Patient Notification and Cancer in Russia and the Soviet Union

Michele A Berdy maberdy at GMAIL.COM
Tue Sep 23 06:05:16 UTC 2014


My doctor friends tell me that it was policy – and to some extent, for some doctors and institutions, it is still policy – not to tell someone that s/he has a fatal disease because if the person knew s/he’d die – or knew the chances were bad -- the person would lose the will to fight the illness and get better.
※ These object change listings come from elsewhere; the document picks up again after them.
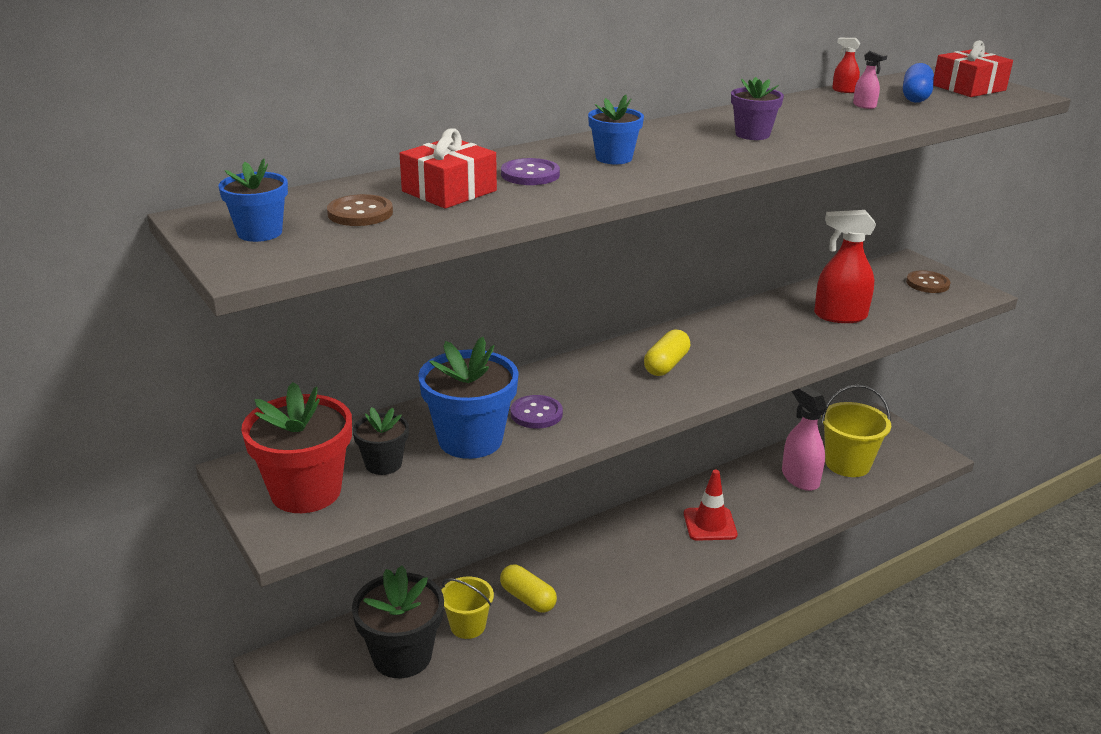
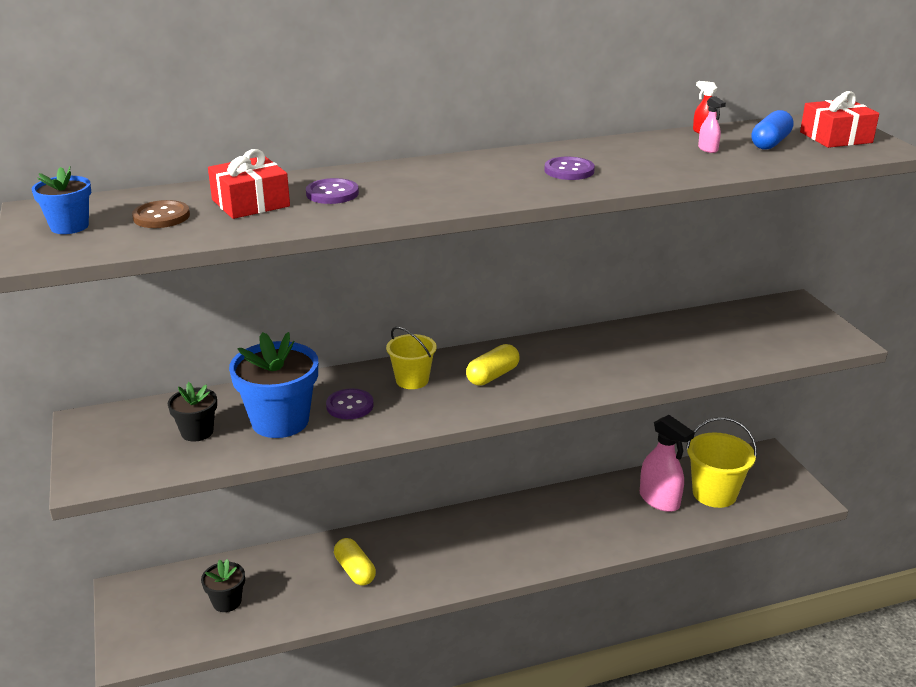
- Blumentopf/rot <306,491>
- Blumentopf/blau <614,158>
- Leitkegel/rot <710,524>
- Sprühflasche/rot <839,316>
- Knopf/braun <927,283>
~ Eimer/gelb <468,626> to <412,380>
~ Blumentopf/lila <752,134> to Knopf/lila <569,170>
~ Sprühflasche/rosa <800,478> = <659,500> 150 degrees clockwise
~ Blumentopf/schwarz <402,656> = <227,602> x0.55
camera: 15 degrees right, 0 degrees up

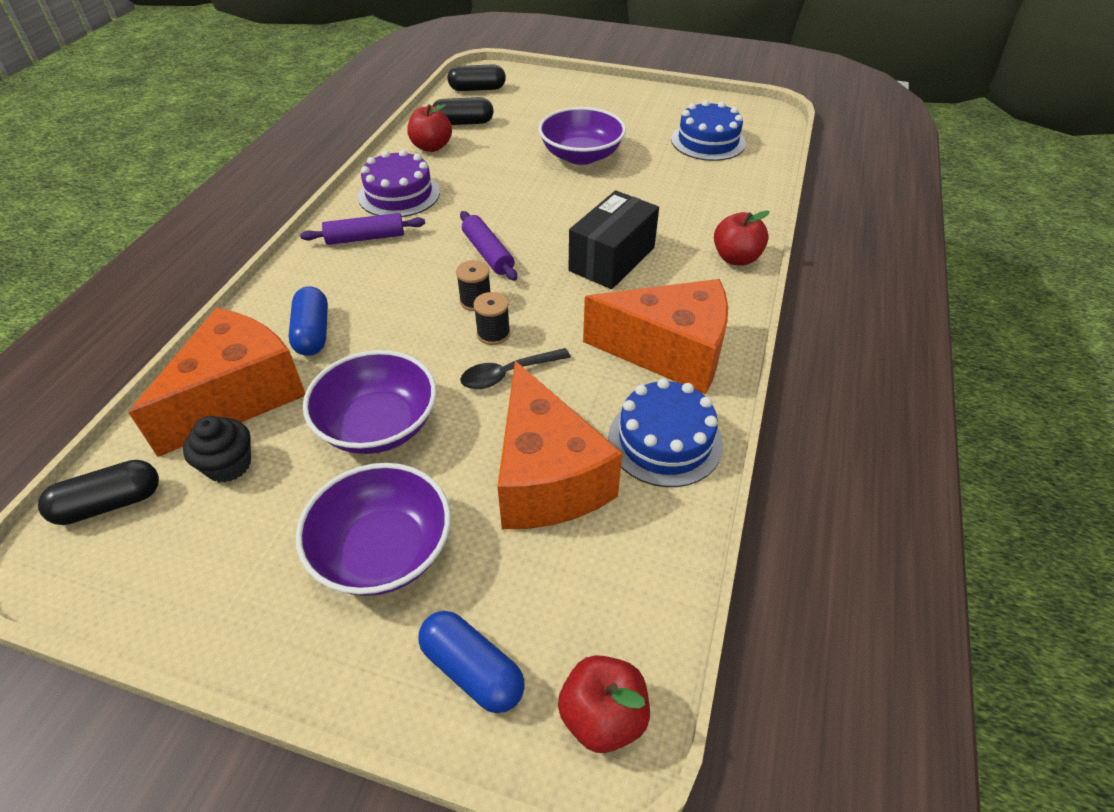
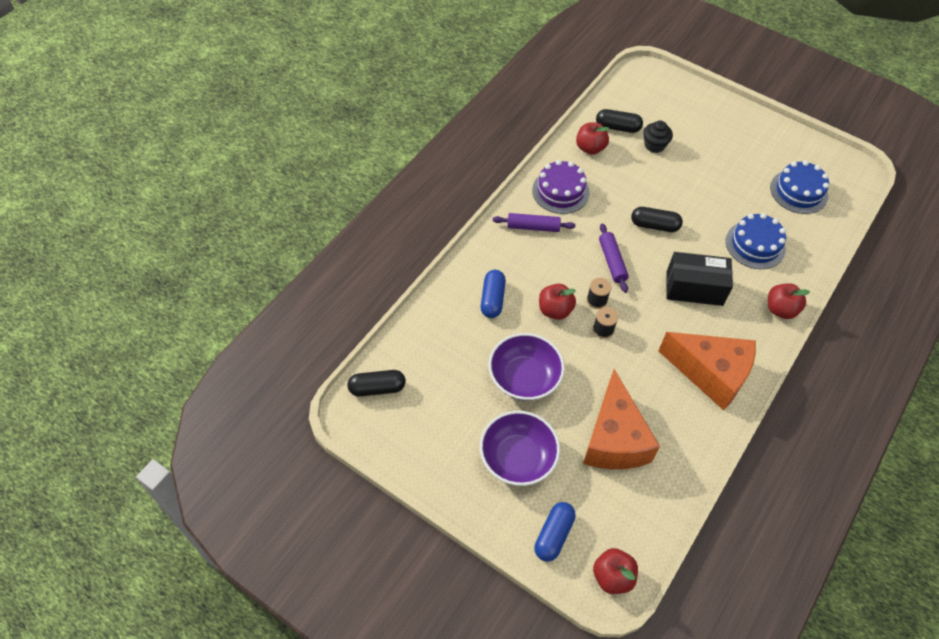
- Käse/orange <238,397>
- Löffel/schwarz <508,374>
- Schüssel/lila <581,156>
+ Apfel/rot <555,310>
~ Muffin/schwarz <228,465> to <654,145>
~ Kapsel/schwarz <477,89> to <654,225>
~ Kuchen/blau <665,440> to <755,245>
~ Kapsel/blau <472,670> = <553,535> 60 degrees clockwise
~ Schachtel/schwarz <612,259> = <694,288> 45 degrees clockwise
camera: 15 degrees right, 10 degrees up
It was/is also considered “unkind” to “ruin” someone’s last weeks or months with the knowledge of their hopeless situation and imminent death.  Now everyone that I know who has gotten a diagnosis of cancer was told that, and they were told the stage, the chances of survival, and the options for treatment. But a person whose operation was not successful was not told that; nor was she told that she only had a few days or weeks to live. (The doctors did tell her daughter.) 

 

Although it is changing a bit around the edges, it is still a system in which “the doctor knows best” and decides what or what not to tell you. 

 

From: SEELANGS: Slavic & East European Languages and Literatures list [mailto:SEELANGS at LISTSERV.UA.EDU] On Behalf Of Brian Hayden
Sent: Tuesday, September 23, 2014 4:25 AM
To: SEELANGS at LISTSERV.UA.EDU
Subject: [SEELANGS] Patient Notification and Cancer in Russia and the Soviet Union

 

Dear SEELANGers,

 

I've heard from a few different sources that in the Soviet Union doctors sometimes (often? almost always?) would not notify the patient if they found cancer. Was this official policy or a professional custom? Did it apply only to cancer, or to other diseases that would likely end up being fatal? What was the exact rationale behind / philosophical underpinning of this move?